A dislocated shoulder on New Year’s Eve 2011 and arthroscopic surgery to repair all four of my rotator cuff muscles in early February have provided ample opportunities to practice what I preach about loving and enjoying my body, just as I am!  I was practicing a yoga pose I’ve done many times, being spotted by a trusted teacher, when my shoulder gave out.  Instead of dropping back gracefully from handstand into a backbend, I collapsed onto the yoga studio floor. This was not how I planned to end the year!

Ouch!

Eight hole arthroscopic shoulder surgery - Ouch

Yoga is supposed to be good for me, right? Yes.  But at midlife, poses that were safe for me when I began a serious yoga practice fifteen years ago, might not be most advantageous now.  The risk of injury may outweigh the benefits.  Coincidentally, New York Times journalist William Broad’s The Science of Yoga: The Risks and the Rewards came out within weeks of my accident.  Some people dismissed his work as sensational. But my experience with yoga and life tells me otherwise.

Embodied life is inherently risky.  Challenges and changes to our physical lives are expected: natural aging and developmental processes, illnesses, accidents, injuries.  It is always something: either you’re excitedly watching your breasts emerge at adolescence or bemoaning how large and unmanageable they are; either you’re trying to lose weight after pregnancy or gain weight during chemotherapy; either you’re trying to eat more soy because some expert said it is good for you or trying to avoid it because another expert said it’s going to give you cancer.  You never know what tomorrow might bring. But you don’t stop living just because at times the risks seem to outweigh the benefits.

you never know what tomorrow may bring

No one in their right mind signs up for a class, takes a trip or goes on an adventure hoping to have an accident, catch a disease, or face danger. Yet trauma, loss, injury, trouble are unplanned realities of being alive, of being in a relatively healthy body. Dead people don’t have the privilege of injuring their rotator cuffs doing yoga!  That may sound morbid, but as a twenty year cancer survivor, it helps me keep things in perspective when I’m feeling sorry for myself.

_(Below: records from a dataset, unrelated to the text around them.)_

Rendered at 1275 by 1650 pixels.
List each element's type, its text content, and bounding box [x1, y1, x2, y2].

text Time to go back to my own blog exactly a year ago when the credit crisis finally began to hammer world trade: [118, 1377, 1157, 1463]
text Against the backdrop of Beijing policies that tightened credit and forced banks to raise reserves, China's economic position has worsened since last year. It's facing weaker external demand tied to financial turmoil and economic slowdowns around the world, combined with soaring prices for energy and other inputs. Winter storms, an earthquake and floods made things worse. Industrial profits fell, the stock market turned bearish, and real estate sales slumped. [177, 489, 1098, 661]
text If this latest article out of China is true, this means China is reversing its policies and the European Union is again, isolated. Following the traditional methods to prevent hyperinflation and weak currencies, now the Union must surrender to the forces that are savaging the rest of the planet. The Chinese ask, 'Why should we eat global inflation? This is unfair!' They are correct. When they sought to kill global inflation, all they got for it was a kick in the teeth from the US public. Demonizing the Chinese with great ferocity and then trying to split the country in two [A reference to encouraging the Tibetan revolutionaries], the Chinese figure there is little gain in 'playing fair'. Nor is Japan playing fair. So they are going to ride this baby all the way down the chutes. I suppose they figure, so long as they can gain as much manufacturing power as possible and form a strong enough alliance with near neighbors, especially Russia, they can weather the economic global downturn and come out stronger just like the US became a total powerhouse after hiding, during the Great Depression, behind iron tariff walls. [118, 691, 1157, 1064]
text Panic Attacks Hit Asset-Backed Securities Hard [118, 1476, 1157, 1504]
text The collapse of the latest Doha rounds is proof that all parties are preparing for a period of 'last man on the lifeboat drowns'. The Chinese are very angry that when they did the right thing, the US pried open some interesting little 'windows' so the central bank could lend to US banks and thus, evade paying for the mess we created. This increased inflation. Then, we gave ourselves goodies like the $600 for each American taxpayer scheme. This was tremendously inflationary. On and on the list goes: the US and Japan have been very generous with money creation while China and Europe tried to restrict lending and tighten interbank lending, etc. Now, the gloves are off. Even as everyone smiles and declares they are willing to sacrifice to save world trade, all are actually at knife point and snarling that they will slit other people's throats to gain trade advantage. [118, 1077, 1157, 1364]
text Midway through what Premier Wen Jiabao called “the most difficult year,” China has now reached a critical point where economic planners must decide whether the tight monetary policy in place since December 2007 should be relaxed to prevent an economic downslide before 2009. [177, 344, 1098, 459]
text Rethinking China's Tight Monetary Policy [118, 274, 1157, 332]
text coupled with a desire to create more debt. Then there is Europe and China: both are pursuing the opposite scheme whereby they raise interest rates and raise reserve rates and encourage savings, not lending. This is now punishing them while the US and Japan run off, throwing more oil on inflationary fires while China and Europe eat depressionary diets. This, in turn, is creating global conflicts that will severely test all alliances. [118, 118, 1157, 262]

Challenges to my physical health harden me or soften me, distance me from my body or deepen my connection. I didn’t plan to spend the first half of 2012 this way.  But each day, I choose compassion and curiosity instead of resentment and blame. I choose gratitude for the blessings that far outweigh the burdens of my recovery. I choose to be present, vulnerable, and open to what each day, each moment brings on the path of healing. I choose to receive the fullness of life that comes in ways I don’t ask for and wouldn’t expect. I choose life in my body, with my shoulder, just as I am.

My injury took me down a road I didn’t know I needed to travel in order to fulfill my commitment to teaching and mentoring others in more loving ways of being in our bodies. I wrote Dislocation: Reflections on Elliot’s Journey of the Magi, a few weeks after my injury. It offers a glimpse into what God is teaching me on this unplanned detour.  I pray that the purifying beams of love”** will open the eyes of your inner being to discover the treasures hidden in the detours of your journey as well.